(Dataset excerpt)
▬▬▬▬▬▬
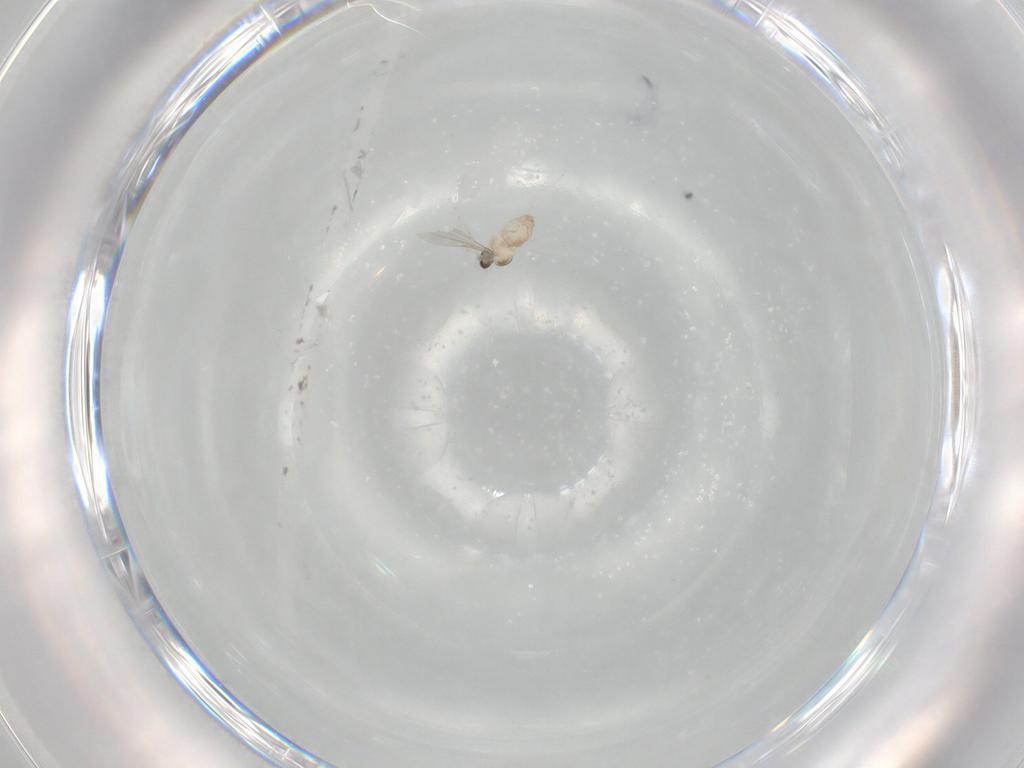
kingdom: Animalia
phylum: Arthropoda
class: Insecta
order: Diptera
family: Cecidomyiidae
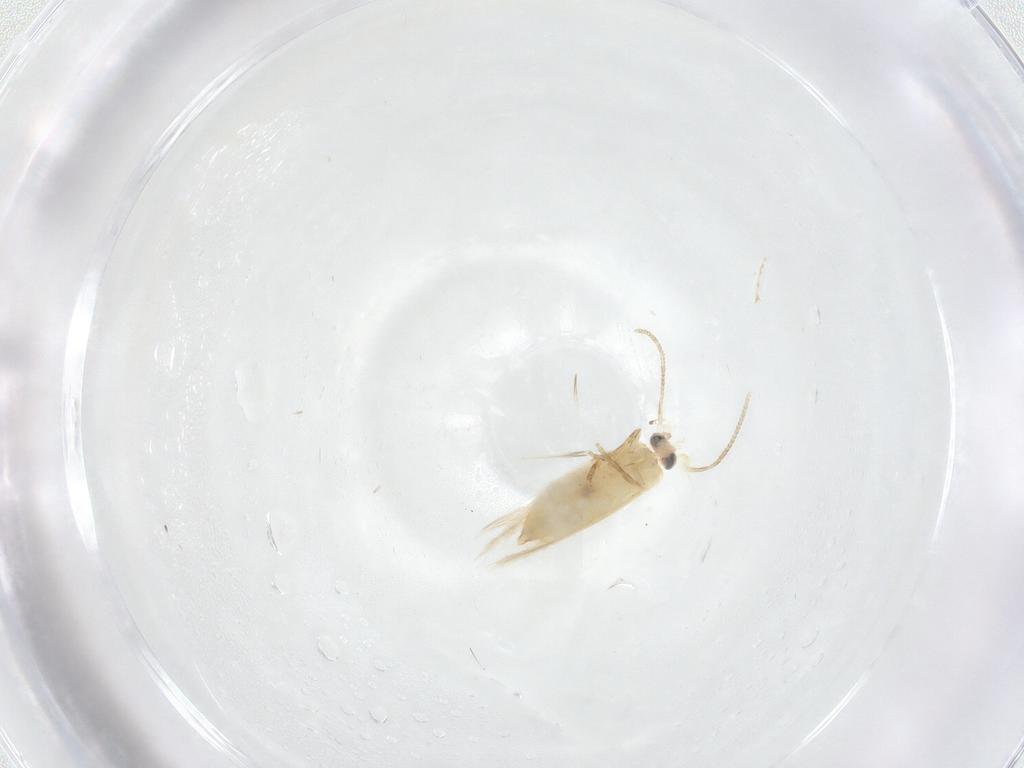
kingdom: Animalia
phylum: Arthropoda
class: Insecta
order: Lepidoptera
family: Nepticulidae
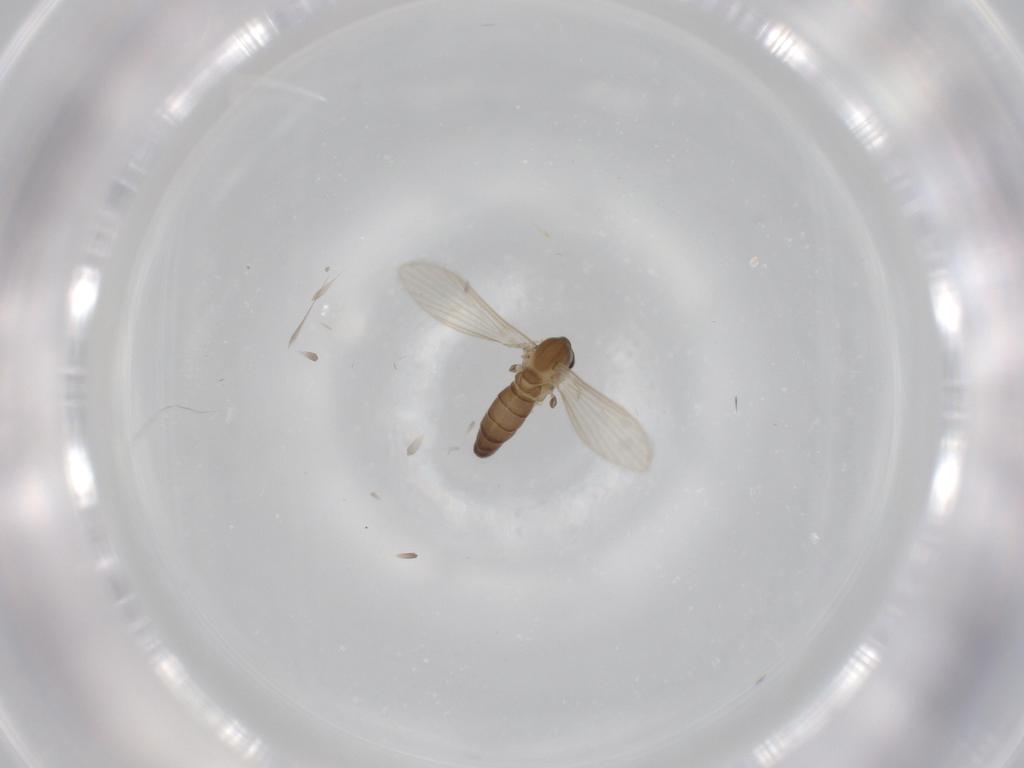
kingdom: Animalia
▬▬▬▬▬▬
#### [WHAT IS REQUIRED]
Write out the lines of the items again with "phylum" switched to "division" everywhere and nothing else changed. Leave the pictures out.

#### [RESPONSE]
kingdom: Animalia
division: Arthropoda
class: Insecta
order: Diptera
family: Cecidomyiidae
kingdom: Animalia
division: Arthropoda
class: Insecta
order: Lepidoptera
family: Nepticulidae
kingdom: Animalia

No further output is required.